### Text passage
JavaScriptJavascript driver

The section describes Fauna’s open source Javascript driver, which provides the resources required to interact with FaunaDB.

Supported runtimes

This driver supports and is tested on:

  • Node.js

    • LTS

    • Stable

  • Chrome

  • Firefox

  • Safari

  • Internet Explorer 11

Installation

Node.js

npm install --save faunadb

See faunadb on NPM for more information.

Browsers

The browser release can be found in the fauna/faunadb-js-release repository.

This release can be installed via Bower:

bower install faunadb

Or via CDN:

<script src="//cdn.jsdelivr.net/gh/fauna/faunadb-js-release@latest/faunadb.js"></script>

The minified version of the driver can also be used via CDN:

<script src="//cdn.jsdelivr.net/gh/fauna/faunadb-js-release@latest/faunadb-min.js"></script>

Usage

Requiring the driver

var faunadb = require('faunadb'),
  q = faunadb.query

This is the recommended require stanza. The faunadb.query module contains all of the functions to create FaunaDB Query expressions.

### Your goal
Pick up the Fauna JavaScript driver documentation after its last sentence and continue writing it. The lines after this come from a different source.

### Source information

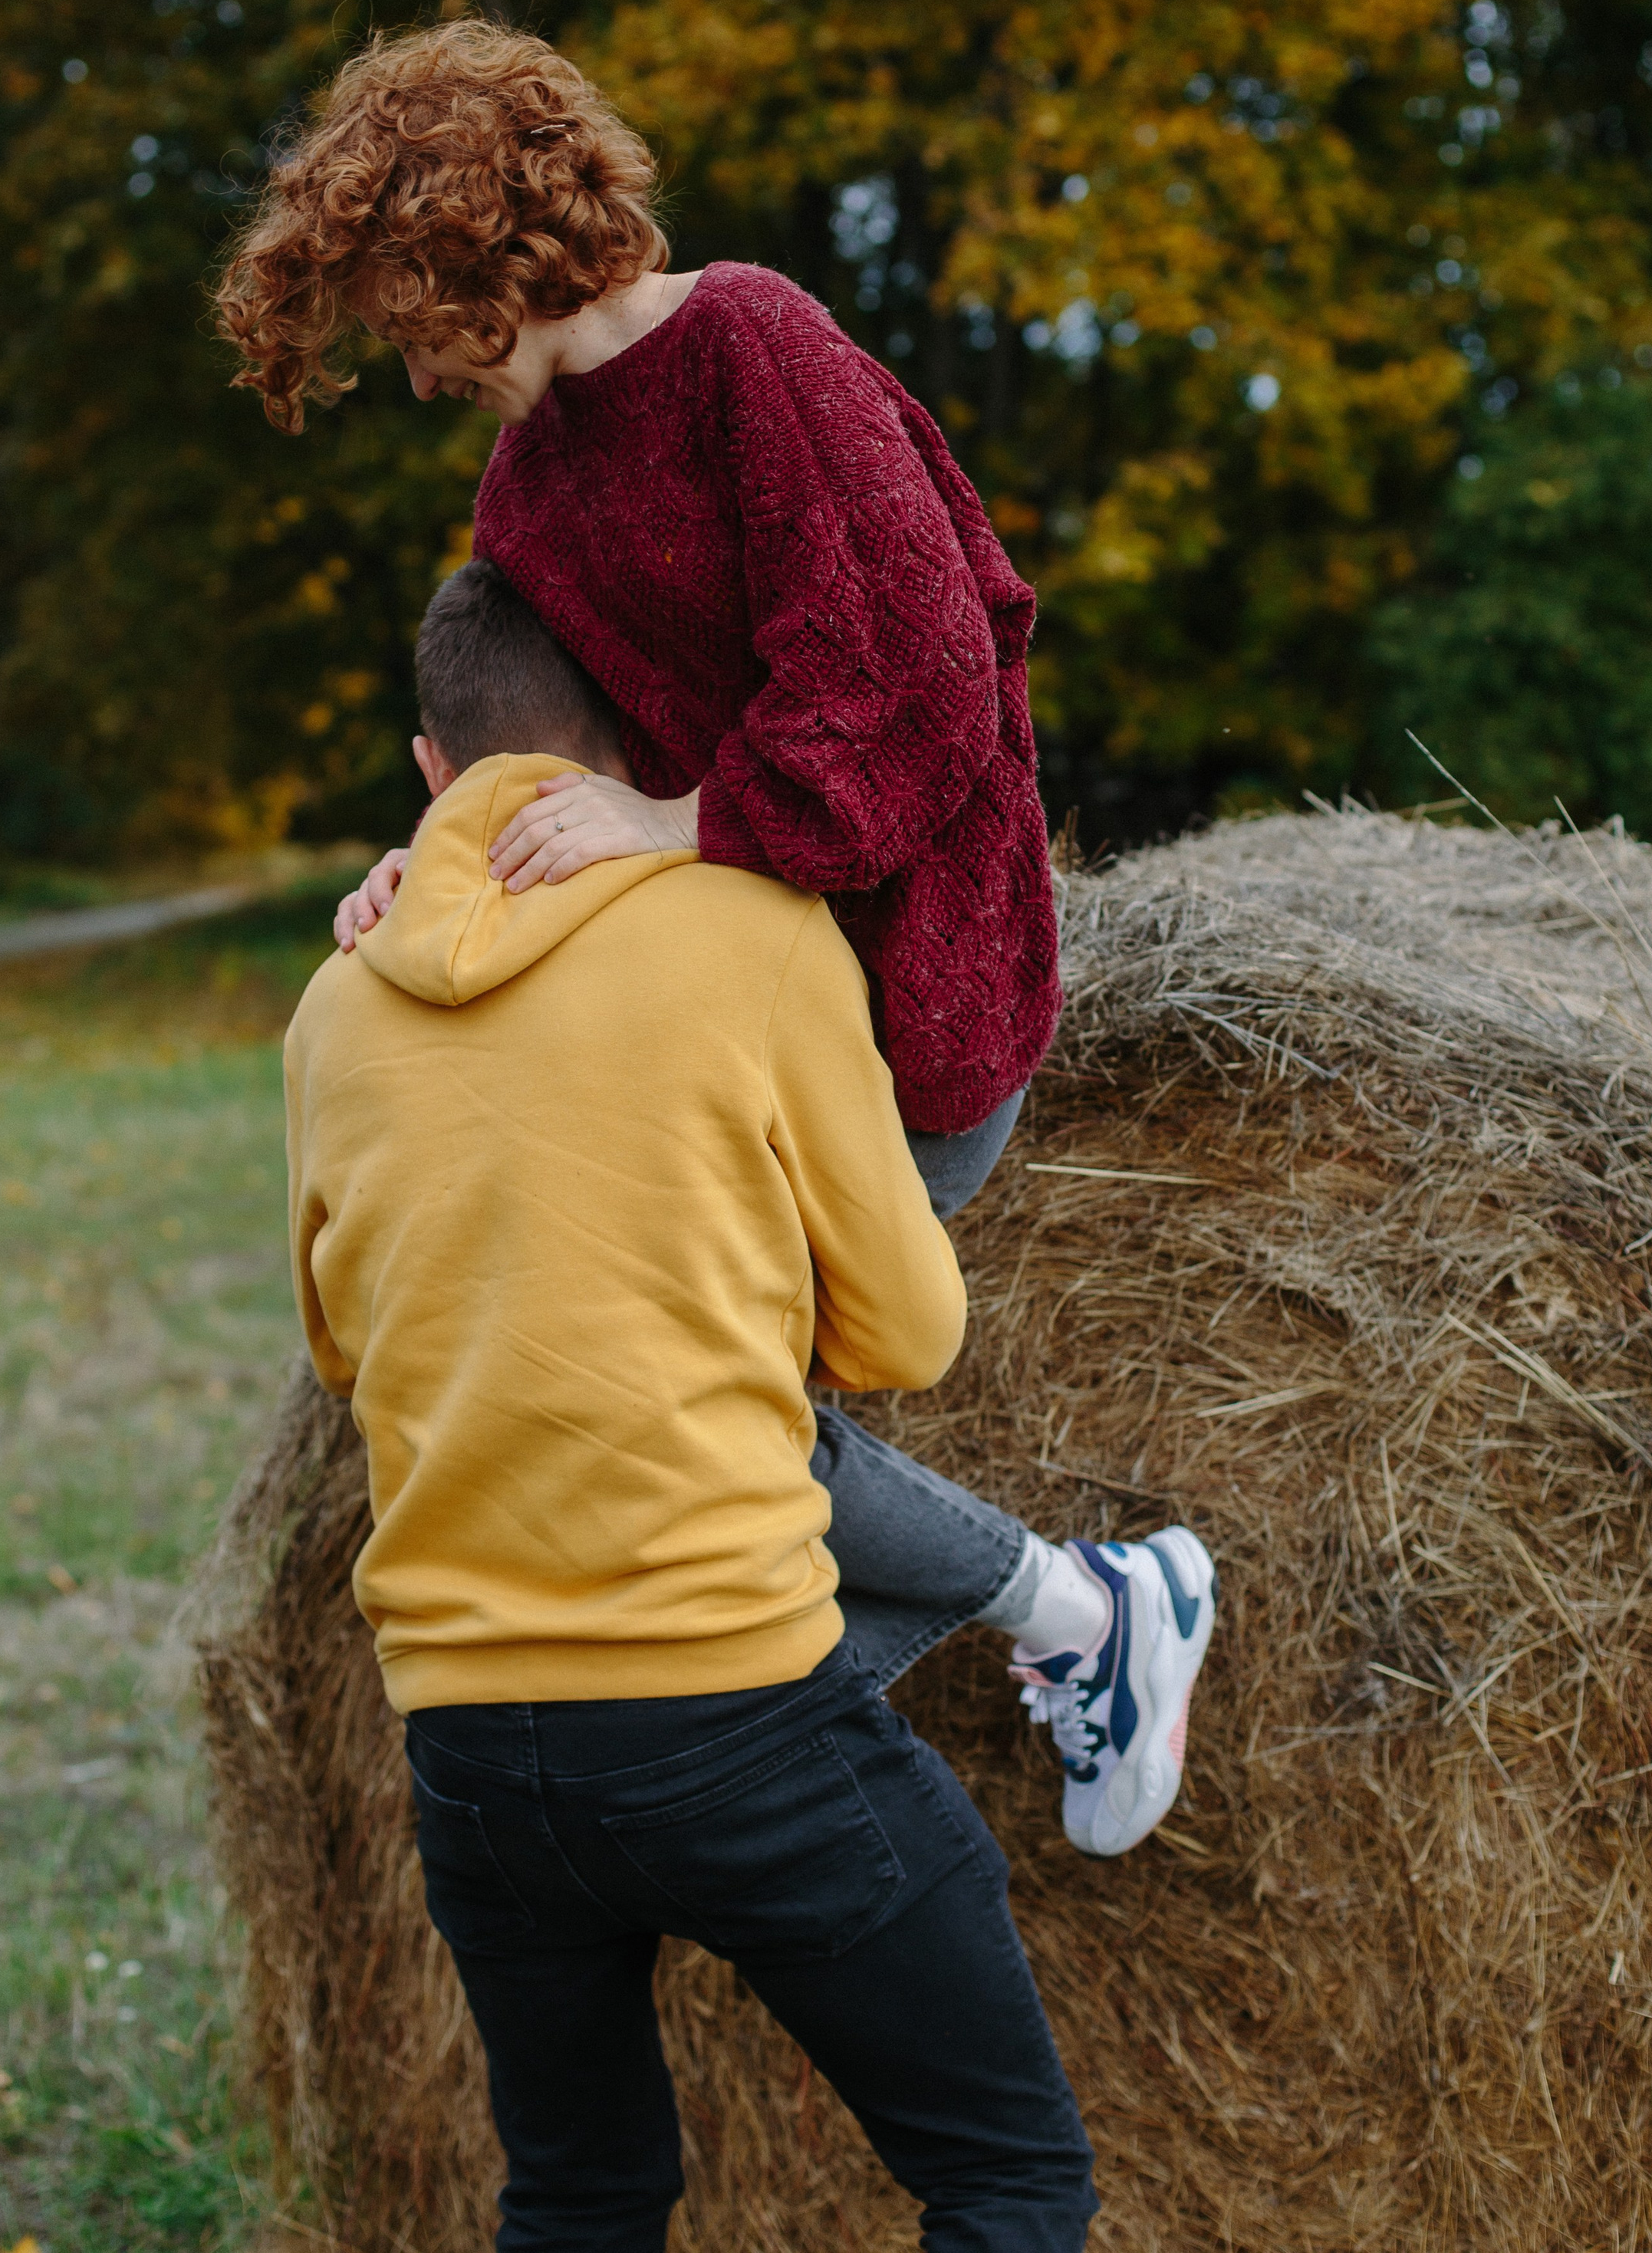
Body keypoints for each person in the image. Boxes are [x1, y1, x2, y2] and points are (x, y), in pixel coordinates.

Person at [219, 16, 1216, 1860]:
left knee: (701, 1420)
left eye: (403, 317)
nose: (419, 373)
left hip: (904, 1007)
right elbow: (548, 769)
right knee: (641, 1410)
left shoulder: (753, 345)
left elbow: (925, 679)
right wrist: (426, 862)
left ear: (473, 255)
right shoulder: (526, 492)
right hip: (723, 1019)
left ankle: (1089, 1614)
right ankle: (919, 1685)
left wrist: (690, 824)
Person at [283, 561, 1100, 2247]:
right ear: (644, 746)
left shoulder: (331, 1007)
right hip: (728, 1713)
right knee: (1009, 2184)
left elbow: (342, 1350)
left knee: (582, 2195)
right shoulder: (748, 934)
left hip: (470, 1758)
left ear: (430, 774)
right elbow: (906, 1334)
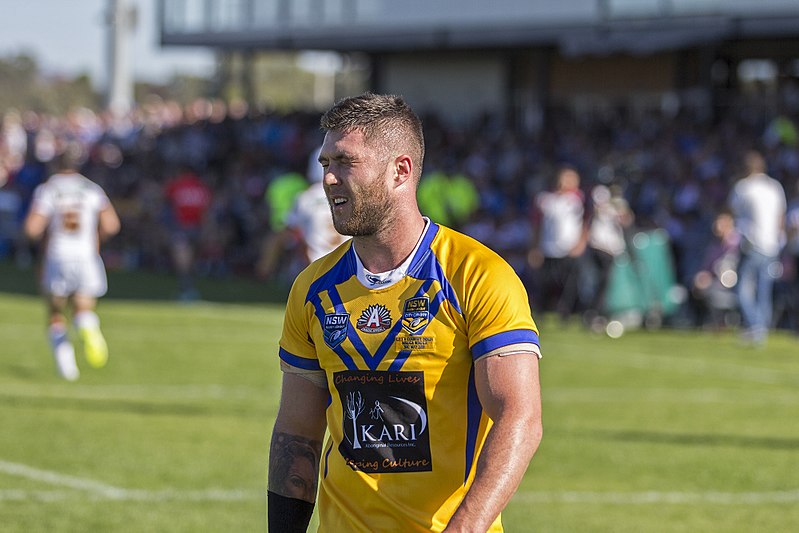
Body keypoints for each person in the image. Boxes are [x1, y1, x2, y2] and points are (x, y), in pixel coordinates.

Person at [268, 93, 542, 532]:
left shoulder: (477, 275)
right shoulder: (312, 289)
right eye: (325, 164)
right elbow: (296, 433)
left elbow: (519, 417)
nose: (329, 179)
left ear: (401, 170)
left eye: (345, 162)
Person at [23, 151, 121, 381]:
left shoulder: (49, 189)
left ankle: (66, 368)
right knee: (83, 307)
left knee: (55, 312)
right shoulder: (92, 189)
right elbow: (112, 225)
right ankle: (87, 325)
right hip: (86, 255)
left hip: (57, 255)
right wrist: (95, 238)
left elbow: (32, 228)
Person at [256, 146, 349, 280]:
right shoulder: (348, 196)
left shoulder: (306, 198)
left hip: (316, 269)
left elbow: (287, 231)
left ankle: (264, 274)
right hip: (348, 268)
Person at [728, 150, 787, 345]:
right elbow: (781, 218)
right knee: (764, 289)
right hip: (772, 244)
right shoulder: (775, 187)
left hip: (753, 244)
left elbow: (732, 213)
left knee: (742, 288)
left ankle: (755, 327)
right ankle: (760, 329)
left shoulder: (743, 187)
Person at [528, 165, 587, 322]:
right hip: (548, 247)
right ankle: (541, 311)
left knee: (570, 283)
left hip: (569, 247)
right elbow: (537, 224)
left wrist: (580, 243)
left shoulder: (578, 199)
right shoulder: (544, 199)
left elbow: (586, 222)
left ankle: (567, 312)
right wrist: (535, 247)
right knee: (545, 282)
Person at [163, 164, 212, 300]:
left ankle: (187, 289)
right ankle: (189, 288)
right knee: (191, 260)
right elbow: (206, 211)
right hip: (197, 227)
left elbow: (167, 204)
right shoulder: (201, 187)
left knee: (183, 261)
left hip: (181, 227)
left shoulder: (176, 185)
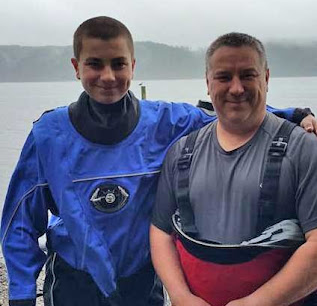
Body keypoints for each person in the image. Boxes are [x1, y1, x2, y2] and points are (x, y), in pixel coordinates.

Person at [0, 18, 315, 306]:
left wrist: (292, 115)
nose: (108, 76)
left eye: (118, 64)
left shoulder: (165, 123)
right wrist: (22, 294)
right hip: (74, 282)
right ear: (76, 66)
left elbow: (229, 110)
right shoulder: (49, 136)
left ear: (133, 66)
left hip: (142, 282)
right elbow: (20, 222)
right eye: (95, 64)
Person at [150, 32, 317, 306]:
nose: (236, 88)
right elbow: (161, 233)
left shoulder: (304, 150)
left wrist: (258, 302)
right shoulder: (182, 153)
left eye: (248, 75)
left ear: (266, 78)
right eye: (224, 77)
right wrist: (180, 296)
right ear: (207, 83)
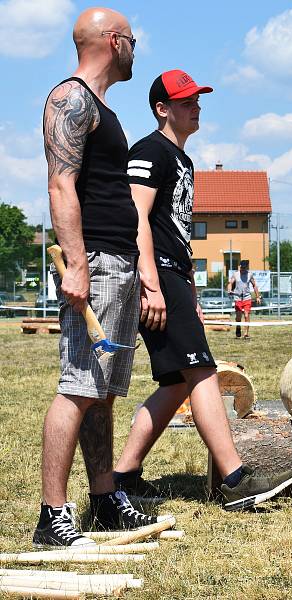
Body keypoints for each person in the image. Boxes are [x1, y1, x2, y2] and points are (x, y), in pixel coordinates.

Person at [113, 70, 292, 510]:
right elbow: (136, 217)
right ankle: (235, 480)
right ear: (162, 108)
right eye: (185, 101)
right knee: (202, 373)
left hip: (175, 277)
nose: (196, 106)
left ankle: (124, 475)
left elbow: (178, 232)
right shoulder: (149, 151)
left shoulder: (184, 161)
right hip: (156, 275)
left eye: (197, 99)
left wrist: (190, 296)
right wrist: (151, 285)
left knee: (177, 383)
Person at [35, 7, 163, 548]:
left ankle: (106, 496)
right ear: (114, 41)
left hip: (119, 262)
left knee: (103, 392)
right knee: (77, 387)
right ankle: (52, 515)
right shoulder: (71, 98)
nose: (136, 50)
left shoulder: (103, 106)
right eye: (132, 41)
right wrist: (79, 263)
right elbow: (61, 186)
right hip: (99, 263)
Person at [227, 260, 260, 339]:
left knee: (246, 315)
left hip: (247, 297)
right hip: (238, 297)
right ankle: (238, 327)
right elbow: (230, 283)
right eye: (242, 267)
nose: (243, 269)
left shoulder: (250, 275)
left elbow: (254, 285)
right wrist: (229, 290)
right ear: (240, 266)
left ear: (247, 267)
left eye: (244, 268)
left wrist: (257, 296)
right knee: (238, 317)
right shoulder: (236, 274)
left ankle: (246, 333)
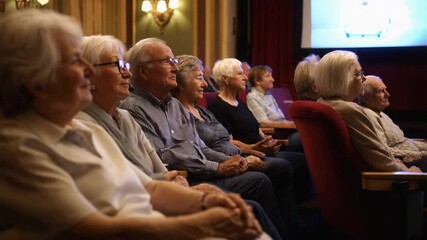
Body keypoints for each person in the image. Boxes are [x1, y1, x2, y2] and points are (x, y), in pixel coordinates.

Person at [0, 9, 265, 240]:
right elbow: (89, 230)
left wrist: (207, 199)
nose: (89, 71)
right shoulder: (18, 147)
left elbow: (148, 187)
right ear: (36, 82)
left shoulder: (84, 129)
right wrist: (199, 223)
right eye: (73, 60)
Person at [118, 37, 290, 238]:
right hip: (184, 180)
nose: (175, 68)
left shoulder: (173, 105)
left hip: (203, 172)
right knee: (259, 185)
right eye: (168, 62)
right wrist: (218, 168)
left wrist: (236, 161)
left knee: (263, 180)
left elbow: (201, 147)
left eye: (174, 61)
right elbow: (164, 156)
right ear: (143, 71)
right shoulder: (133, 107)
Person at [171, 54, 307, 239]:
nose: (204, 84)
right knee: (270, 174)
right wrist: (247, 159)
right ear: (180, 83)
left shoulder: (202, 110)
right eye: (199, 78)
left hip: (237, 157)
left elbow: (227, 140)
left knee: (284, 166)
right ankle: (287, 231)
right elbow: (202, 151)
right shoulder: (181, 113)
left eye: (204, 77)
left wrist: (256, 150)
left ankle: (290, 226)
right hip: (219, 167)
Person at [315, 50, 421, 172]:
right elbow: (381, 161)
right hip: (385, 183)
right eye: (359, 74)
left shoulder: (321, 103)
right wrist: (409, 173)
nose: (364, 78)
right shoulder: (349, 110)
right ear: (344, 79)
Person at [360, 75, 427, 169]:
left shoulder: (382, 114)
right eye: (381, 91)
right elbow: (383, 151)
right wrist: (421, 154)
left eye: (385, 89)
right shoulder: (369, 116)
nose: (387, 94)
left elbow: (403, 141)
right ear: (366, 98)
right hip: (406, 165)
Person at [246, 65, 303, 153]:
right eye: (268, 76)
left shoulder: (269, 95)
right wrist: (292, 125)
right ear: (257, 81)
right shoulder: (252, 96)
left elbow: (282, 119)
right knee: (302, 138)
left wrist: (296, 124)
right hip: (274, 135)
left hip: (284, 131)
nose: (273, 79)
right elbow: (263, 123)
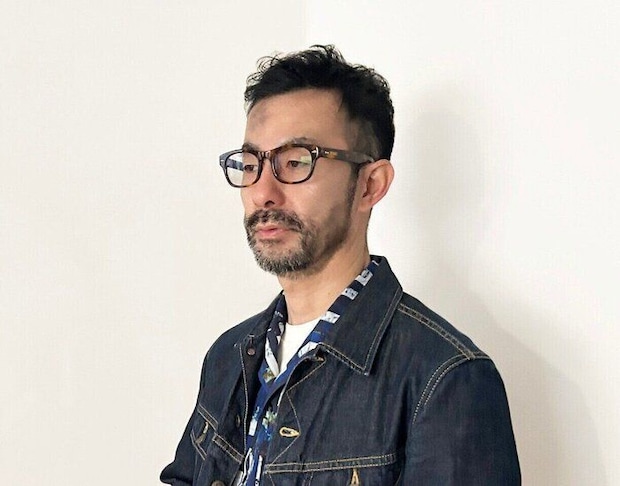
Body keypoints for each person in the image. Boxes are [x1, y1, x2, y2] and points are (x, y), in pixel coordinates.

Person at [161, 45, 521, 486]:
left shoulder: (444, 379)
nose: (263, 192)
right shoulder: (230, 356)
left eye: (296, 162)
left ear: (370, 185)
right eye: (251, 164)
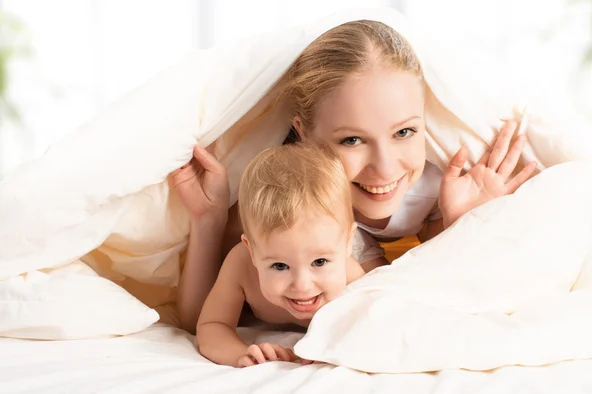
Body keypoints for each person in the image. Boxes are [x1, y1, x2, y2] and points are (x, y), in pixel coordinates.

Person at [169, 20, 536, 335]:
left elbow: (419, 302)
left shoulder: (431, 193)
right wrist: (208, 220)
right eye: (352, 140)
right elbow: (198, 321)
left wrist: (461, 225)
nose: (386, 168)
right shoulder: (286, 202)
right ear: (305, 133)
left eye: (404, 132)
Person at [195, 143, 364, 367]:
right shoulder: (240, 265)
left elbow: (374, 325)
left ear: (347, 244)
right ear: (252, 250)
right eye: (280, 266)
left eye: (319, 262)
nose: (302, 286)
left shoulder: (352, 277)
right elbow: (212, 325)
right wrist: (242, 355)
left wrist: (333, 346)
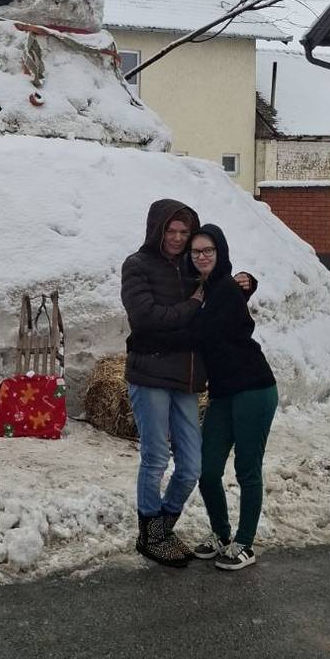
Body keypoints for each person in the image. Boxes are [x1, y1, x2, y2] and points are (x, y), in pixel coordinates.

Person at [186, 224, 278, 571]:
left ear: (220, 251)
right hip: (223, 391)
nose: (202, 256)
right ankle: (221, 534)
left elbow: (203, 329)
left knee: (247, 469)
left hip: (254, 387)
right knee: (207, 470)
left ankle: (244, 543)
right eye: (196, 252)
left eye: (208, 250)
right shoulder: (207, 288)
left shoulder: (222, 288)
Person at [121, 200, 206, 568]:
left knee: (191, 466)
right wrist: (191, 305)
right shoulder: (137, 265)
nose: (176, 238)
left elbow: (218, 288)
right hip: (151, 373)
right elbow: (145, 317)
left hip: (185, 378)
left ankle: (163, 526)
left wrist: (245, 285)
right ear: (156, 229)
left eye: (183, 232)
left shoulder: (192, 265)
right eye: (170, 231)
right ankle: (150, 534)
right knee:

### Final answer
Instantiating a client and issuing queries

var client = new faunadb.Client({ secret: 'YOUR_FAUNADB_SECRET' })

Once the client has been instantiated, it can be used to issue queries. For example, to create an instance in an existing class named test with the data: { testField: 'testValue' }:

var createP = client.query(
  q.Create(
    q.Collection('test'),
    { data: { testField: 'testValue' } }
  )
)

All methods on faunadb.Client return ES6 Promises. So, if we wanted to handle the Promise to access the Ref of the newly created instance:

createP.then(function(response) {
  console.log(response.ref); // Logs the ref to the console.
})

response is a JSON object containing the FaunaDB response. See the JSDocs for faunadb.Client.

Pagination Helpers

The driver contains helpers to provide a simpler API for consuming paged responses from FaunaDB. See the Paginate reference for a description of paged responses.

Using the helper to page over sets lets the driver manage cursors and pagination state. For example, client.paginate:

var helper = client.paginate(
  q.Match(
    q.Index('test_index'),
    'example-term'
  )
)

The return value, helper, is an instance of PageHelper. The each method executes a callback function on each consumed page.

helper.each(function(page) {
  console.log(page); // Logs the page's contents, for example: [ Ref(Collection("test"), "1234"), ... ]
});

Note that each returns a Promise<void> that is fulfilled on the completion of pagination.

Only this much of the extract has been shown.